Where the word "this" occurs in a line of the listing, please copy the line.

== Dataset extract

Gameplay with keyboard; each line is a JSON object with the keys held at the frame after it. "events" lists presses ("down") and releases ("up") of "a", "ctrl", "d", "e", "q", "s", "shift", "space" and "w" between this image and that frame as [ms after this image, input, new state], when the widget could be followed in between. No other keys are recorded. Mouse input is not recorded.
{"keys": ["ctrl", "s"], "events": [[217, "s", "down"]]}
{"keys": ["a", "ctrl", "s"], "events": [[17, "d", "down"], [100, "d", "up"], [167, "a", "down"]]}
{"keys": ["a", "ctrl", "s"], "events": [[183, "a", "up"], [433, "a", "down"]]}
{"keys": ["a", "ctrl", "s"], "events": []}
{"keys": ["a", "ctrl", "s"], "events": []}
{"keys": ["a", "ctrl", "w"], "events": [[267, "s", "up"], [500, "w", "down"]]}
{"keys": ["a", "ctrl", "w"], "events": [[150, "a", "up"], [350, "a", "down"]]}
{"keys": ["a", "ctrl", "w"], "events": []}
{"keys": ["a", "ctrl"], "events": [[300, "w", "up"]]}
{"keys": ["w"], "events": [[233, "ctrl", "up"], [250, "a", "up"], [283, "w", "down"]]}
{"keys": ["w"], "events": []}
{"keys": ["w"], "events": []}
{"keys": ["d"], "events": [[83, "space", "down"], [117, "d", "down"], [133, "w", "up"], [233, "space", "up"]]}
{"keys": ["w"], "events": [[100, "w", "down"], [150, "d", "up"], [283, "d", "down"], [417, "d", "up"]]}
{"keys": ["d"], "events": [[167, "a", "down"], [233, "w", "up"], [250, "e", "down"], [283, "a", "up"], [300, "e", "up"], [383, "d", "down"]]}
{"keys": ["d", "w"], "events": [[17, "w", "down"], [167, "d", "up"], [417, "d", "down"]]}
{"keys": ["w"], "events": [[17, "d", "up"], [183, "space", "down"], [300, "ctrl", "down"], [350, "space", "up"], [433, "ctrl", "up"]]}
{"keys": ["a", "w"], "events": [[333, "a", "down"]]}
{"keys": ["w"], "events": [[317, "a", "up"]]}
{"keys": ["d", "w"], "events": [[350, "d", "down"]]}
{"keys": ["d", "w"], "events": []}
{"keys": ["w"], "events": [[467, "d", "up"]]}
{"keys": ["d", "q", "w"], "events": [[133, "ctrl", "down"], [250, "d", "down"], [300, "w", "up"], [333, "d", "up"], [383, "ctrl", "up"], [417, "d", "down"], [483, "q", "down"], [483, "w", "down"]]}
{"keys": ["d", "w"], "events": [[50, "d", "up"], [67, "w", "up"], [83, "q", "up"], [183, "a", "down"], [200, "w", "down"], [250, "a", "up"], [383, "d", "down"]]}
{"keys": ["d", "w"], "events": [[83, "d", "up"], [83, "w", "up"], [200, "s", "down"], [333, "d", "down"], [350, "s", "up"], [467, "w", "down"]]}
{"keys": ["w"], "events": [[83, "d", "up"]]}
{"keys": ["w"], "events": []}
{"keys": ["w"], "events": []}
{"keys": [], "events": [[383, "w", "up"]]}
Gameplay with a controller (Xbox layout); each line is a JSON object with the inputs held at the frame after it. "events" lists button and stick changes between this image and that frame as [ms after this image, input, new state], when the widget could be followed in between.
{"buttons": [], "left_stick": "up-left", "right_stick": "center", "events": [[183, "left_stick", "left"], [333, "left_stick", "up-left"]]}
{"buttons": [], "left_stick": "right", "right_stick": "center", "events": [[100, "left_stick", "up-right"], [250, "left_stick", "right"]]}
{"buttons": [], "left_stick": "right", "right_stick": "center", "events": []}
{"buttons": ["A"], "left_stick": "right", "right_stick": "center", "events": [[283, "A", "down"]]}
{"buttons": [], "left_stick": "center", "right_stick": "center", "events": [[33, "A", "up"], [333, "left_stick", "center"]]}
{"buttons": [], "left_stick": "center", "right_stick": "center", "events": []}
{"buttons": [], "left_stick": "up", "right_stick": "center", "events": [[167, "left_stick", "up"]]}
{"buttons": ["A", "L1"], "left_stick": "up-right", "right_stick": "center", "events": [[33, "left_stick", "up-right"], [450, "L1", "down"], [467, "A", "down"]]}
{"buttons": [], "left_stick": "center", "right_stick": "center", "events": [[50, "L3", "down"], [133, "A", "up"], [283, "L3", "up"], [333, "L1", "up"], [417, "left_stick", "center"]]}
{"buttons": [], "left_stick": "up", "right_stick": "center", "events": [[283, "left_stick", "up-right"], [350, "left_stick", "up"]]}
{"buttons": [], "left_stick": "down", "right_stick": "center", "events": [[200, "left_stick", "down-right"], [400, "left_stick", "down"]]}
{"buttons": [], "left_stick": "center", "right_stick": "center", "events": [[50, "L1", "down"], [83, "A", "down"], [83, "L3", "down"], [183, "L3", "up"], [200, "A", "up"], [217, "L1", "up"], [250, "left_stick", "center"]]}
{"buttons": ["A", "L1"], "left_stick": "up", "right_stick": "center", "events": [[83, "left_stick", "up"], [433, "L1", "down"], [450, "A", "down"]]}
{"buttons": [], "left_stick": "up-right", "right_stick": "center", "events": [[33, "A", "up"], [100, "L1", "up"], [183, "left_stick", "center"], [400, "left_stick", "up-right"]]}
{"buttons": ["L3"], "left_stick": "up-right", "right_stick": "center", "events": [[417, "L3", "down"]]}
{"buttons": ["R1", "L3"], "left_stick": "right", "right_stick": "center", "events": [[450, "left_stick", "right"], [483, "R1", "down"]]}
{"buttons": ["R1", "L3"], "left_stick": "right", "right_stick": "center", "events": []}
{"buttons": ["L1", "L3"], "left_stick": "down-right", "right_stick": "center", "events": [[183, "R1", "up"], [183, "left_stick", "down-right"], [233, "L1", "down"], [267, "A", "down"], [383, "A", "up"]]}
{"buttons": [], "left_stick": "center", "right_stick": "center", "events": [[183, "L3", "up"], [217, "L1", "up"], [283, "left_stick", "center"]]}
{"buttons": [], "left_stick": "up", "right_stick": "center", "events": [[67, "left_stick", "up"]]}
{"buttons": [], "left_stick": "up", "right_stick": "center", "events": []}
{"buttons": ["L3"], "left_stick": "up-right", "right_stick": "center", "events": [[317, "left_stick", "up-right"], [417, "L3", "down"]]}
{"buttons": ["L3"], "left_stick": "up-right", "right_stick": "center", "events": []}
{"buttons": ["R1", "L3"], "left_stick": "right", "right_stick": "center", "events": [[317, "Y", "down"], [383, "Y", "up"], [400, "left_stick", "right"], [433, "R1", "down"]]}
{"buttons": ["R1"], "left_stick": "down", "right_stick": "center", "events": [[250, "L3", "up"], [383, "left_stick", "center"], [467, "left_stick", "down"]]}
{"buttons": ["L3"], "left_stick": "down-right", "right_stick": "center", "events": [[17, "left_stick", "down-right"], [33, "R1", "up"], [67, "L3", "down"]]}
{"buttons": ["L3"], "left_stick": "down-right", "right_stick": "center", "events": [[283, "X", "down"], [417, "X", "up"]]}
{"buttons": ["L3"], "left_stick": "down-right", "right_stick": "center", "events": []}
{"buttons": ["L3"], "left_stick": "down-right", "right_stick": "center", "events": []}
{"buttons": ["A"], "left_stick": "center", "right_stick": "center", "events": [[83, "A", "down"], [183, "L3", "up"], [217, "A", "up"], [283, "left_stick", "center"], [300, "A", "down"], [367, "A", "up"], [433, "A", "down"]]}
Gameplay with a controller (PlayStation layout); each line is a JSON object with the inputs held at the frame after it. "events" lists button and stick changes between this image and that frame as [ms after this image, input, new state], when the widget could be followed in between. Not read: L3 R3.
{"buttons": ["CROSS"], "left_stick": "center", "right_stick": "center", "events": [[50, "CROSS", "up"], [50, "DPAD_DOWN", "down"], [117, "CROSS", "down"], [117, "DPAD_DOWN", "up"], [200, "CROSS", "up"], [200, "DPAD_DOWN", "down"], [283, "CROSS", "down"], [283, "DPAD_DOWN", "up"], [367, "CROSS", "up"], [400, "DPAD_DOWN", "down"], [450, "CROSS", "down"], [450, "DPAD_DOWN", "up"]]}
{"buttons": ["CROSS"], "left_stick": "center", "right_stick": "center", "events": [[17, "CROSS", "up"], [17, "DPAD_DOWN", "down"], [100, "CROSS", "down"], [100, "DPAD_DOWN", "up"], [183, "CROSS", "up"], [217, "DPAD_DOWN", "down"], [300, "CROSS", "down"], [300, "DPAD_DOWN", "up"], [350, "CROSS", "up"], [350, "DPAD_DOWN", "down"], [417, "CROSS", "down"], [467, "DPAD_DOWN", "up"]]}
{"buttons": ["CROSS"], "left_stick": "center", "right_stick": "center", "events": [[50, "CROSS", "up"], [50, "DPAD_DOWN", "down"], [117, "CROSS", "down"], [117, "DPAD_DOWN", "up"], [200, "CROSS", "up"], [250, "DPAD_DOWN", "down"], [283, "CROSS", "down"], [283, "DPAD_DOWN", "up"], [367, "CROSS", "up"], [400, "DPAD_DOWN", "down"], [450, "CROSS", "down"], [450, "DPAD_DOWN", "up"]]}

====

* Response *
Gameplay with keyboard; each line is a JSON object with the keys held at the frame after it. "events" lists presses ("down") and releases ("up") of "a", "ctrl", "d", "e", "q", "s", "shift", "space" and "w" between this image and that frame as [ms after this image, input, new state], when the widget could be followed in between. No other keys are recorded. Mouse input is not recorded.
Gameplay with a controller (Xbox layout); each line is a JSON object with the inputs held at the frame after it. "events" lists button and stick changes between this image and that frame as [ms after this image, input, new state], when the widget could be followed in between.
Gameplay with a controller (PlayStation layout); each line is a JSON object with the inputs held at the frame after it. "events" lists button and stick changes between this image and that frame as [ms after this image, input, new state], when the widget could be followed in between. Not read: L3 R3.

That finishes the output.